Found: Oldest Neanderthal DNA Ever
Scientists solved a case of missing identity: who were these 430,000-year-old hominins?
Many, many years ago—approximately 430,000, to be as exact as possible—hominins were living in the region we now call northern Spain: the Atapuerca Mountains, where scientists have found their remains at Sima de los Huesos, the Pit of Bones. There have been thousands of bones found there, belonging to cave bears, other prehistoric animals, and 28 hominins.
What type of hominins were these? They shared features (a heavy brow, a particular jaw shape) with Neanderthals, but in 2013, a study of their mitochondrial DNA indicated that they were related to Denisovans, another group of early hominins who’ve been found across the continent, in Siberia. Which was it—Neanderthal or Denisovan?

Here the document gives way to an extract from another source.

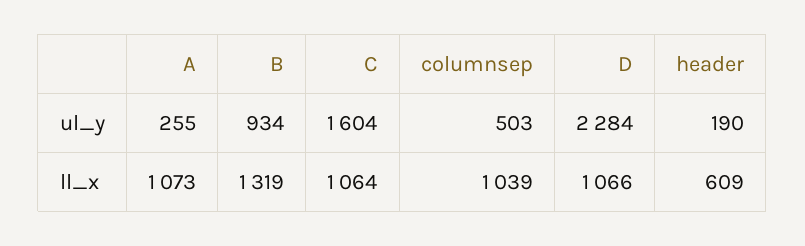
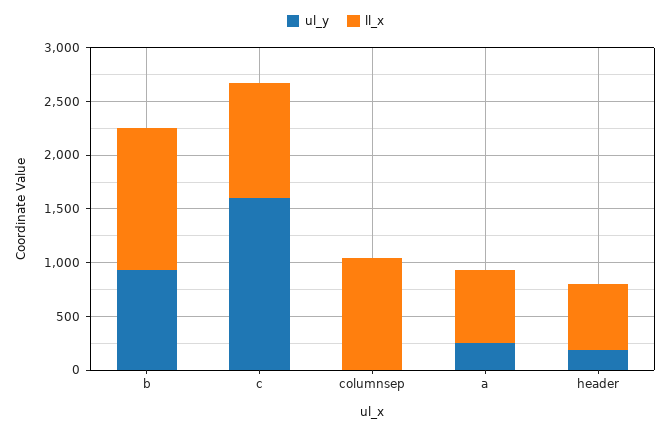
ul_y, columnsep: 503 -> 0
ul_y, D: 2284 -> none
ll_x, A: 1073 -> 700
ll_x, D: 1066 -> none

In a new study, published in Nature, a group of researchers at the Max Planck Institute for Evolutionary Anthropology painstakingly isolated and analyzed the nuclear DNA of the Sima de los Huesos hominins. Their analysis shows that these bones are the remains of early Neanderthals, which makes their DNA the earliest samples of Neanderthal DNA ever analyzed.
The Max Planck scientists also found that, consistent with the earlier study, these Neanderthals shared mitochondrial DNA with Denisovans. That means that the Denisovans split off from the Neanderthals sometime earlier than 430,000 years ago, and that the different mitochondrial DNA found in later Neanderthals may have been acquired sometime after.
This is just one more piece of the very incomplete puzzle that scientists are building of the world that humans emerged from: scattered across the land, there were all manner of hominins, distantly related but pursuing their own way of life, until they eventually sputtered out.